Costs of climate adaptation greatly underestimated
Scientists led by a former co-chair of the Intergovern-mental Panel on Climate Change (IPCC) have warned that the UN negotiations aimed at tackling climate change are based on substantial under-estimates of what it will cost to adapt to its impacts.
The real costs of adaptation will likely be two to three times greater than estimates made by the UN Framework Convention on Climate Change (UNFCCC), say Professor Martin Parry and colleagues in a report published by the International Institute for Environment and Development and the Grantham Institute for Climate Change at Imperial College London, UK.
The researchers warn that this underestimate of the cost of adaptation threatens to weaken the outcome of UNFCCC negotiations.
The UNFCCC has estimated annual global costs of adapting to climate change to be US$40–170 billion, or the cost of about three Olympic Games per year. But the report’s authors warn that these estimates were produced too quickly and did not include key sectors such as energy, manufacturing, retailing, mining, tourism and ecosystems.
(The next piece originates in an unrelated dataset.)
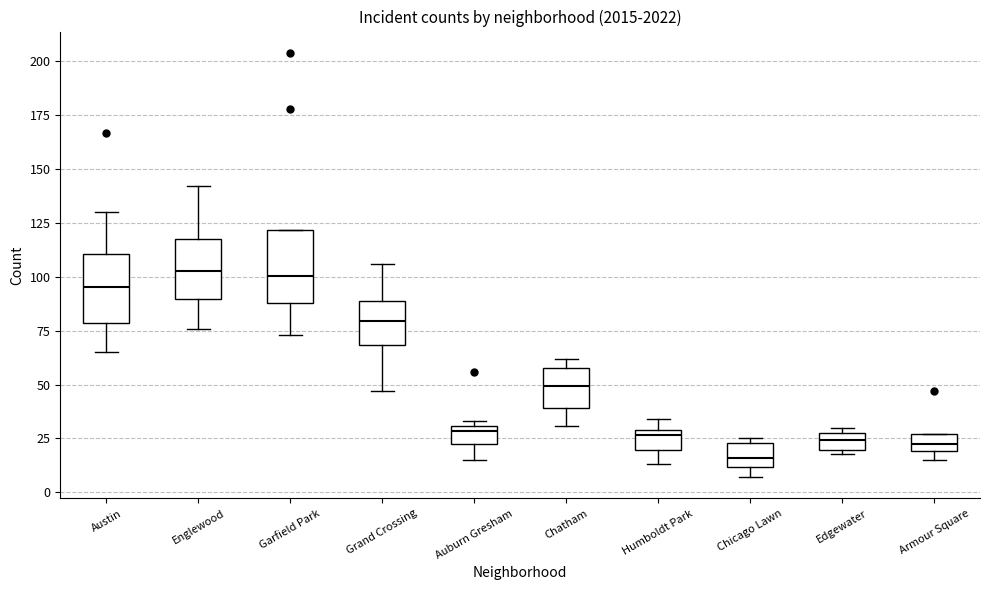

Where is the upper edge of the box for Armour Square on the y-axis? The values are not printed on the chart, so give them approximately, as read against the axis.

25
The new report’s key findings include:
Water: The UNFCCC estimate excluded costs of adapting to floods and assumed no costs for transferring water within nations from areas of surplus to areas of deficit.
Health: The UNFCCC estimate excluded developed nations, and assessed only malaria, diarrhoea and malnutrition – perhaps only 30–50% of the global total disease burden.
Coastal zones: Costs associated with increased storm intensity and sea-level rise could be about three times greater than predicted by the UNFCCC.
The new report was reviewed by seven of the world’s foremost adaptation scientists, including the lead authors of the original UNFCCC study.